I got the following error when I run LSTM.
Traceback (most recent call last):
File “run.py”, line 61, in
pred = model(x, hx)
File “/ktg/share/lfs1/users/zeweichu/anaconda3/envs/pytorch36/lib/python3.6/si te-packages/torch/nn/modules/module.py”, line 206, in call
result = self.forward(*input, **kwargs)
File “/mnt/lfs1/users/zeweichu/research/jacob_lstm/models.py”, line 25, in for ward
out, (hx, cx) = self.lstm(x, hx)
File “/ktg/share/lfs1/users/zeweichu/anaconda3/envs/pytorch36/lib/python3.6/si te-packages/torch/nn/modules/module.py”, line 206, in call
result = self.forward(*input, **kwargs)
File “/ktg/share/lfs1/users/zeweichu/anaconda3/envs/pytorch36/lib/python3.6/si te-packages/torch/nn/modules/rnn.py”, line 91, in forward
output, hidden = func(input, self.all_weights, hx)
File “/ktg/share/lfs1/users/zeweichu/anaconda3/envs/pytorch36/lib/python3.6/si te-packages/torch/nn/_functions/rnn.py”, line 343, in forward
return func(input, *fargs, **fkwargs)
File “/ktg/share/lfs1/users/zeweichu/anaconda3/envs/pytorch36/lib/python3.6/si te-packages/torch/autograd/function.py”, line 202, in _do_forward
flat_output = super(NestedIOFunction, self)._do_forward(*flat_input)
File “/ktg/share/lfs1/users/zeweichu/anaconda3/envs/pytorch36/lib/python3.6/si te-packages/torch/autograd/function.py”, line 224, in forward
result = self.forward_extended(*nested_tensors)
File “/ktg/share/lfs1/users/zeweichu/anaconda3/envs/pytorch36/lib/python3.6/si te-packages/torch/nn/_functions/rnn.py”, line 285, in forward_extended
cudnn.rnn.forward(self, input, hx, weight, output, hy)

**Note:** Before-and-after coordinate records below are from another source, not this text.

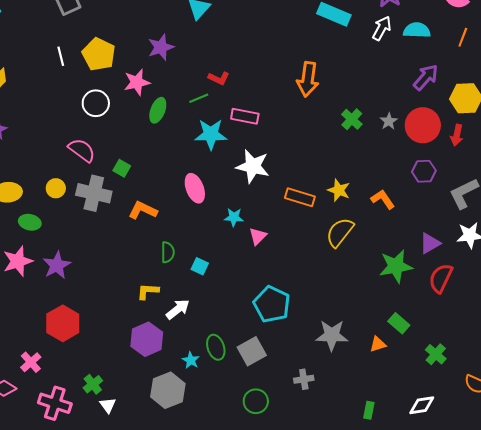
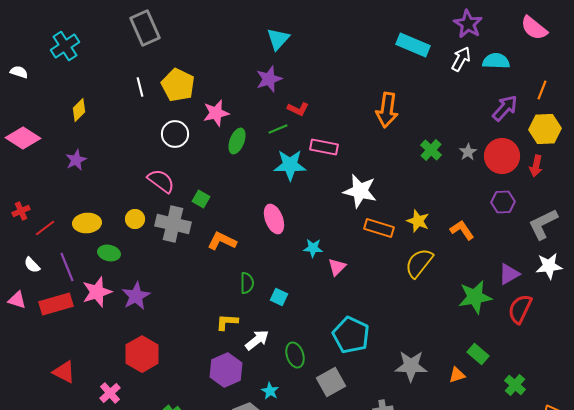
orange line: (463, 37) -> (542, 90), moved
purple star: (161, 47) -> (269, 79), moved
white star: (253, 166) -> (360, 191), moved
green ellipse: (216, 347) -> (295, 355), moved

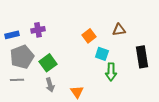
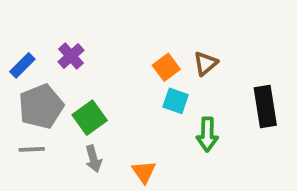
purple cross: (38, 30) -> (71, 56), turned -32
brown triangle: (119, 30) -> (205, 64), moved, turned -32
blue rectangle: (12, 35) -> (22, 65), turned -32
cyan square: (102, 54) -> (176, 101), moved

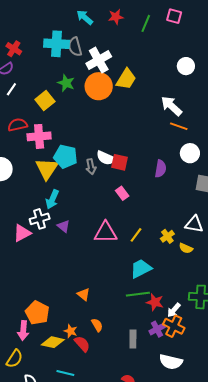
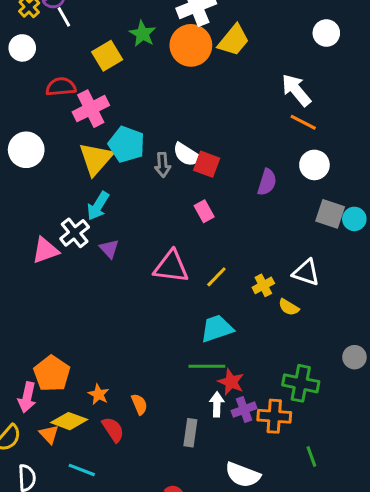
white line: (11, 89) -> (64, 17), moved, turned -72
pink cross: (39, 136) -> (91, 109), turned -30
white cross: (40, 219) -> (75, 233), turned -30
orange triangle: (83, 294) -> (49, 434), moved
white arrow: (174, 310) -> (217, 404), moved, turned 133
orange cross: (174, 326) -> (274, 416), moved, turned -30
purple cross: (157, 329) -> (244, 410), moved
orange star: (71, 331) -> (99, 394), moved

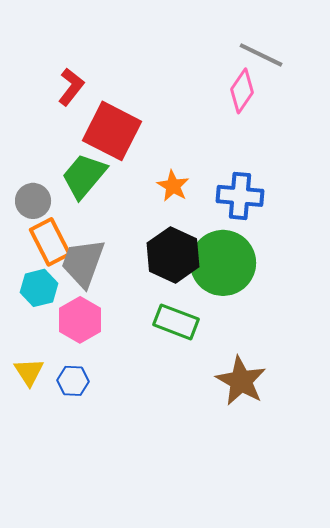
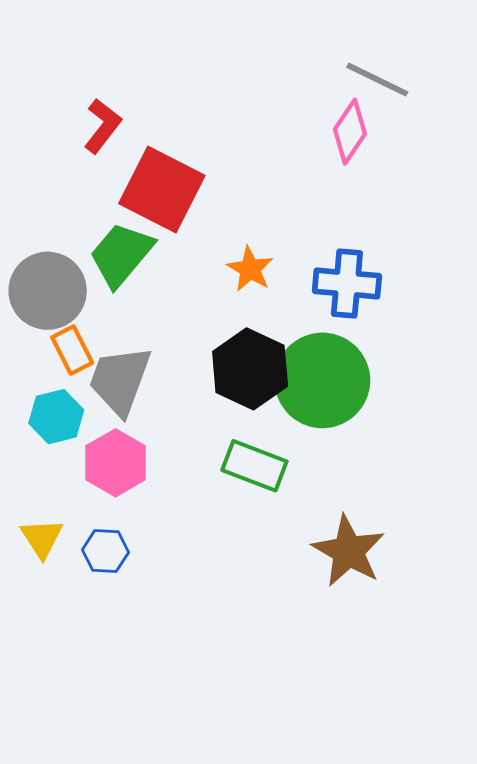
gray circle: (33, 201) -> (48, 291), size x1.5
orange rectangle: (50, 242) -> (72, 350), size x0.7

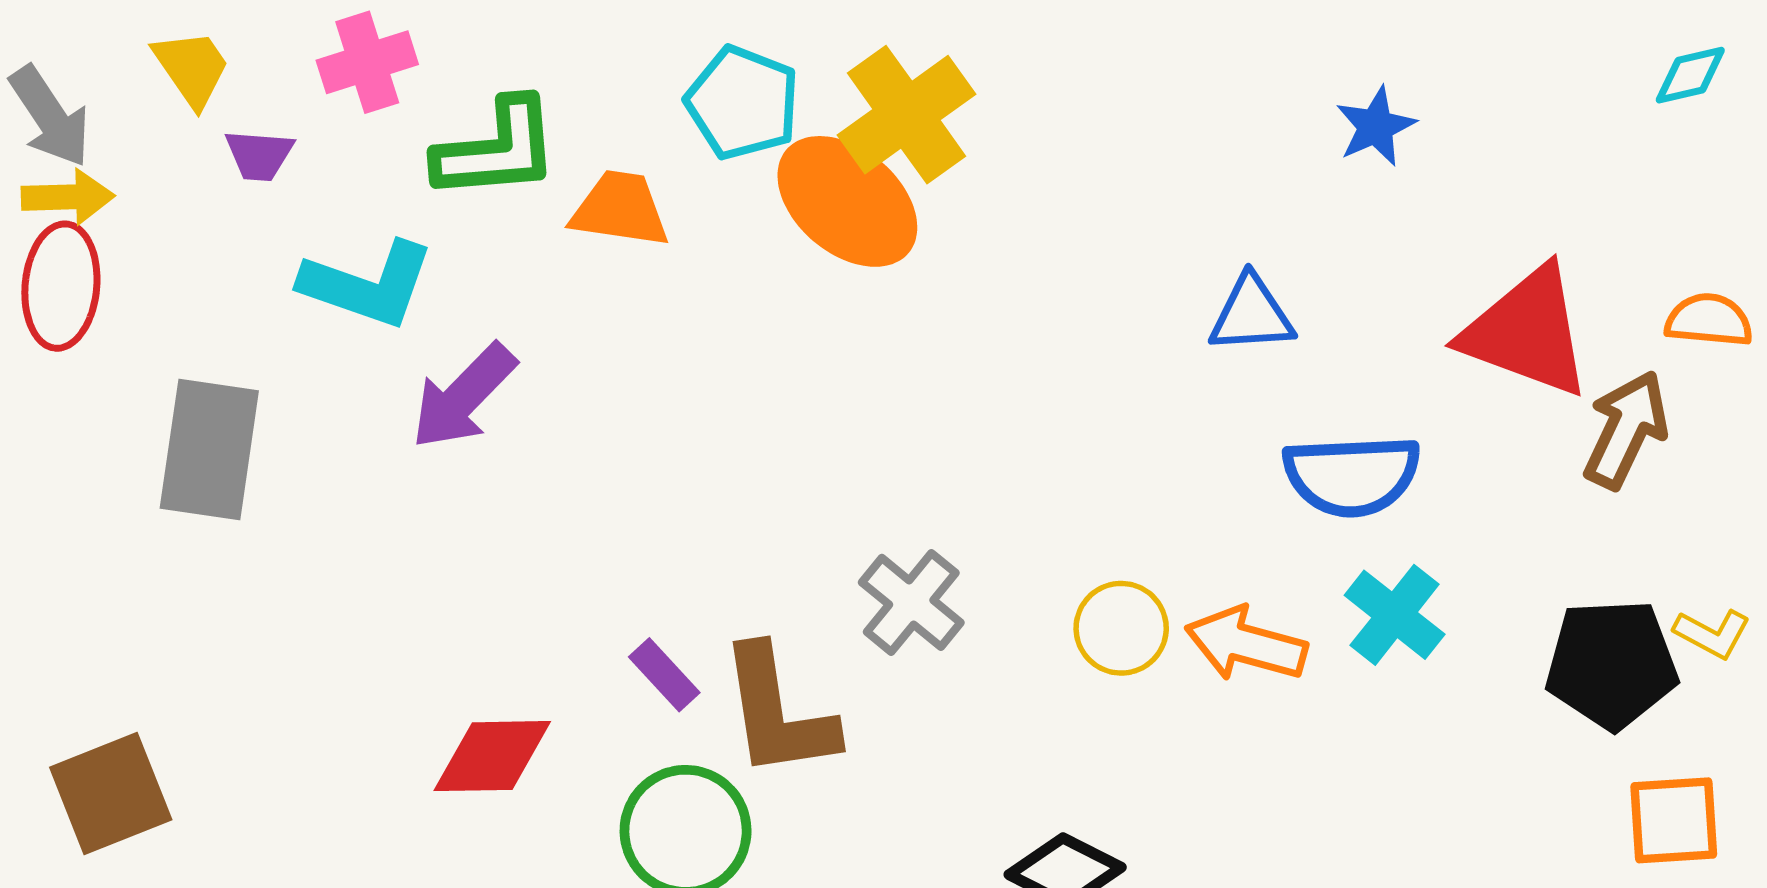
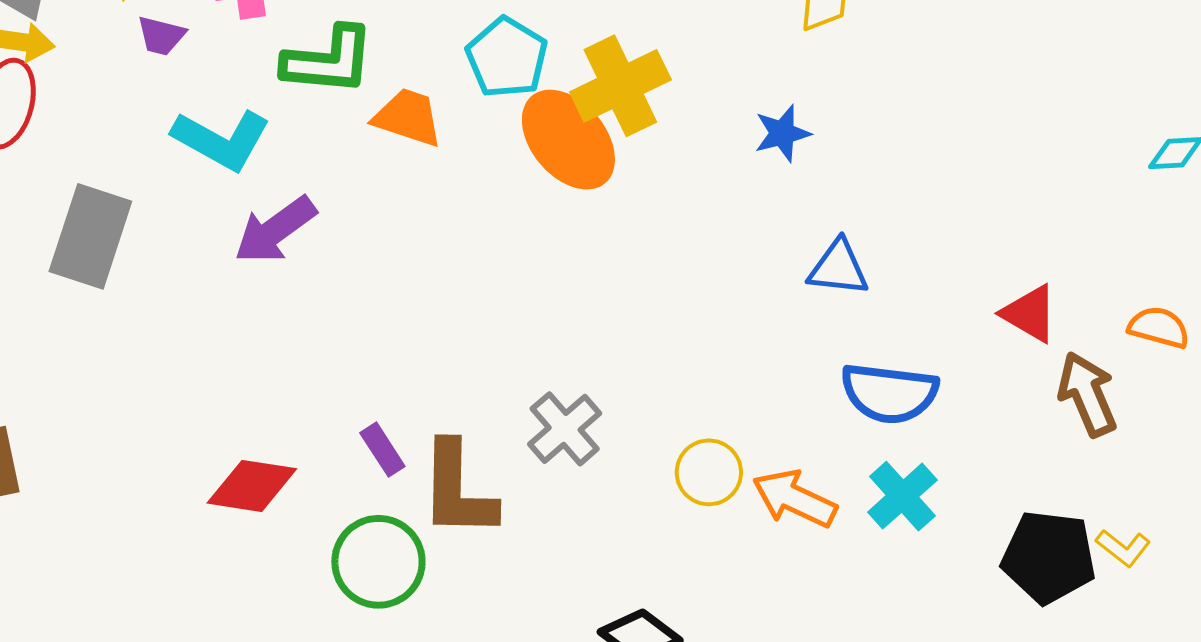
blue star: (1376, 126) -> (782, 133), moved
red triangle: (1527, 332) -> (1030, 314), size x0.6
brown arrow: (1626, 430) -> (1087, 394), turned -58

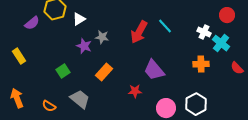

File “/ktg/share/lfs1/users/zeweichu/anaconda3/envs/pytorch36/lib/python3.6/si te-packages/torch/backends/cudnn/rnn.py”, line 190, in forward
handle = cudnn.get_handle()
File “/ktg/share/lfs1/users/zeweichu/anaconda3/envs/pytorch36/lib/python3.6/si te-packages/torch/backends/cudnn/init.py”, line 262, in get_handle
handle = CuDNNHandle()
File “/ktg/share/lfs1/users/zeweichu/anaconda3/envs/pytorch36/lib/python3.6/si te-packages/torch/backends/cudnn/init.py”, line 81, in init
check_error(lib.cudnnCreate(ctypes.byref(ptr)))
File “/ktg/share/lfs1/users/zeweichu/anaconda3/envs/pytorch36/lib/python3.6/si te-packages/torch/backends/cudnn/init.py”, line 249, in check_error
raise CuDNNError(status)
torch.backends.cudnn.CuDNNError: 4: b’CUDNN_STATUS_INTERNAL_ERROR’
Exception ignored in: <bound method CuDNNHandle.del of <torch.backends.cudnn .CuDNNHandle object at 0x7fee39a04f98>>
Traceback (most recent call last):
File “/ktg/share/lfs1/users/zeweichu/anaconda3/envs/pytorch36/lib/python3.6/si te-packages/torch/backends/cudnn/init.py”, line 85, in del
check_error(lib.cudnnDestroy(self))
ctypes.ArgumentError: argument 1: <class ‘TypeError’>: Don’t know how to convert parameter 1
The code is just as simple as
self.lstm = nn.LSTM(layers[0], layers[1], num_layers=2, dropout=0.2, batch_first=True)
out, (hx, cx) = self.lstm(x, hx)
The input data looks like:
x = Variable(torch.from_numpy(X_train[i:min(i+batch_size, num_instances)])).float()
y = Variable(torch.from_numpy(y_train[i:min(i+batch_size, num_instances)])).float()
B, T = x.size()
if use_cuda:
x = x.cuda()
y = y.cuda()
hx = model.init_hidden(B)
Any idea what might be the reason? Is it because my CuDNN installation is problematic?